En tout état de cause, on peut espérer qu’Hippocratic précise que ses modèles ne sont pas infaillibles. Dans des domaines tels que les soins de santé, le biais d’automatisation, ou la propension des gens à faire confiance à l’IA plutôt qu’à d’autres sources, même si elles sont correctes, comporte des risques manifestement élevés.

Ces détails font partie des nombreuses questions qu’Hippocratic doit encore régler. L’entreprise ne divulgue pas de détails sur ses partenaires ou ses clients, préférant se concentrer sur le financement. Le modèle n’est même pas disponible à l’heure actuelle, pas plus que les données sur lesquelles il a été formé ou celles sur lesquelles il pourrait être formé à l’avenir. (Hippocratic se contente de dire qu’elle utilisera des données « dépersonnalisées » pour la formation au modèle).

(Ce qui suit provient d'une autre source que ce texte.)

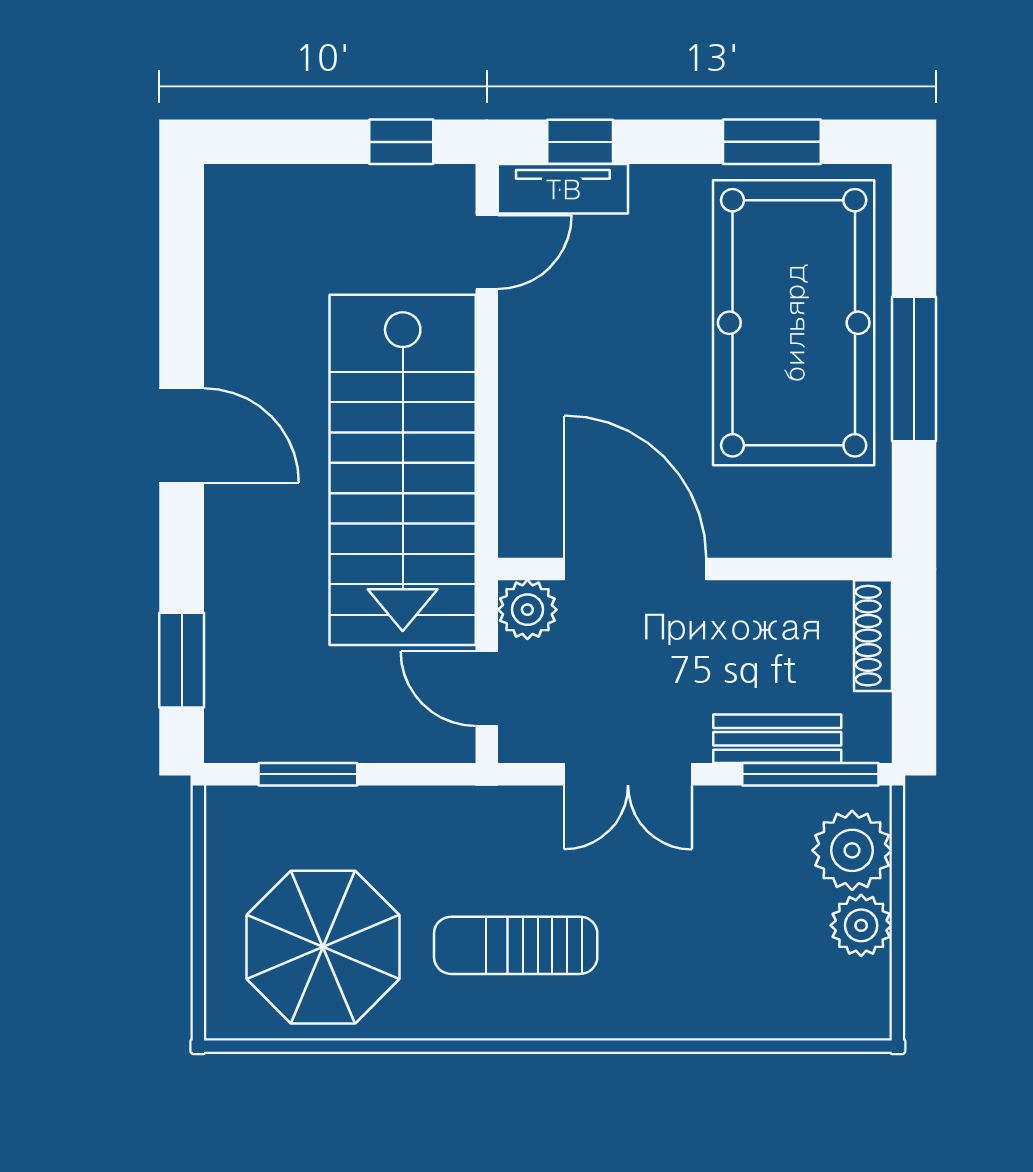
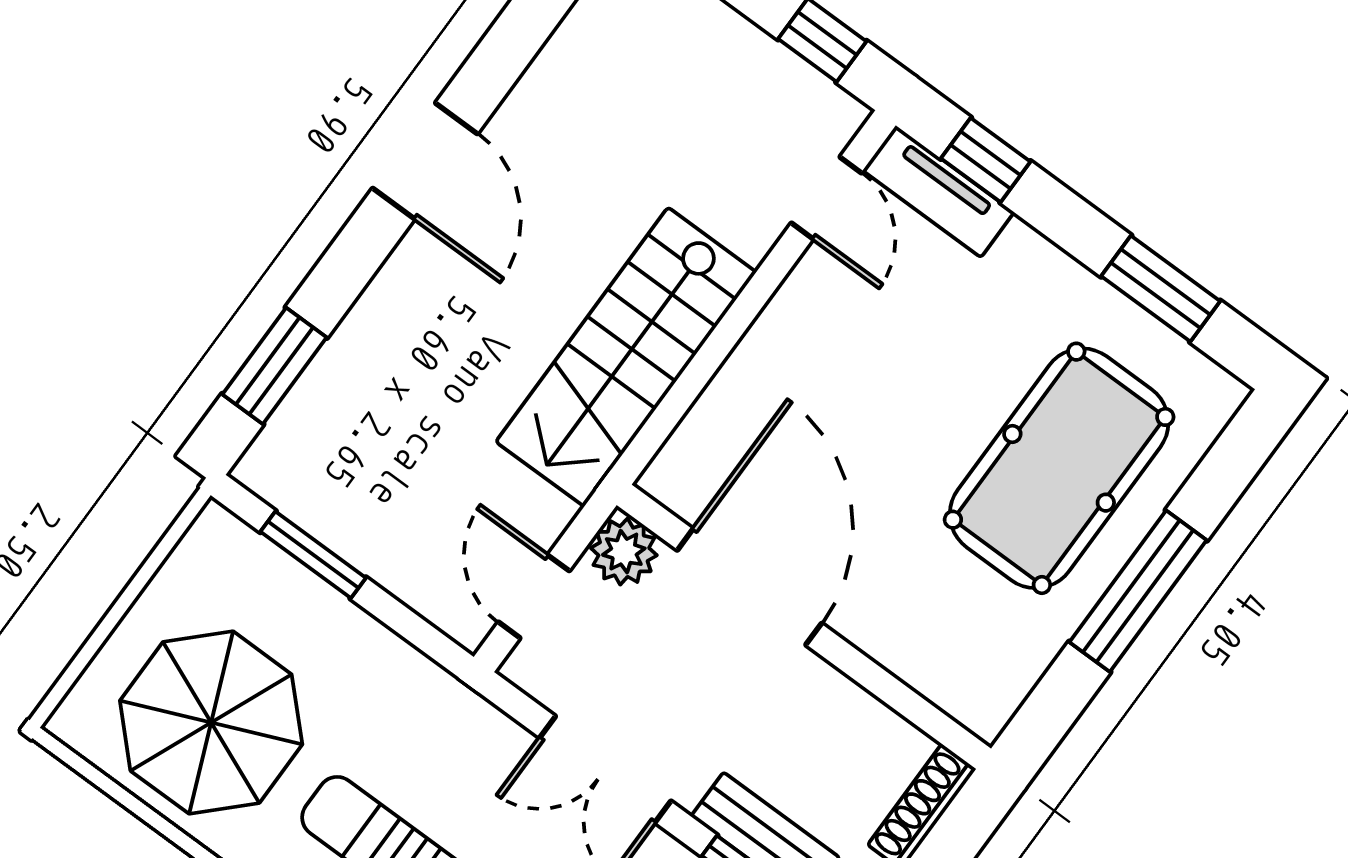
door: (487, 252) -> (827, 198), hinge flipped
pool table: (794, 323) -> (1059, 468), width x0.73, depth x0.76
stairs: (403, 470) -> (626, 357), width x0.73, depth x0.66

S’il attend trop longtemps, Hippocratic risque de se laisser distancer par des concurrents tels que Truveta et Latent, dont certains disposent d’un avantage considérable en termes de ressources. Par exemple, Google a récemment commencé à présenter en avant-première Med-PaLM 2, qui, selon lui, a été le premier modèle linguistique à donner des résultats de niveau expert sur des dizaines de questions d’examen médical. Comme le modèle d’Hippocratic, Med-PaLM 2 a été évalué par des professionnels de la santé sur sa capacité à répondre avec précision – et en toute sécurité – à des questions médicales.

Hemant Taneja, directeur général de General Catalyst, n’a pas exprimé d’inquiétude.

« Munjal et moi-même avons créé cette entreprise en partant du principe que les soins de santé ont besoin de leur propre modèle de langage conçu spécifiquement pour les applications de soins de santé – un modèle qui soit juste, impartial, sûr et bénéfique pour la société », a-t-il déclaré par courrier électronique. Nous avons entrepris de créer une application d’IA de haute intégrité, alimentée par un régime de données « sain » et comprenant une approche de formation qui cherche à incorporer un retour d’information humain approfondi de la part d’experts médicaux pour chaque tâche spécialisée. Dans le domaine de la santé, nous ne pouvons tout simplement pas nous permettre d’aller vite et de tout casser ».

M. Shah précise que la majeure partie de la tranche d’amorçage de 50 millions de dollars sera consacrée à l’investissement dans les talents, les données informatiques et les partenariats.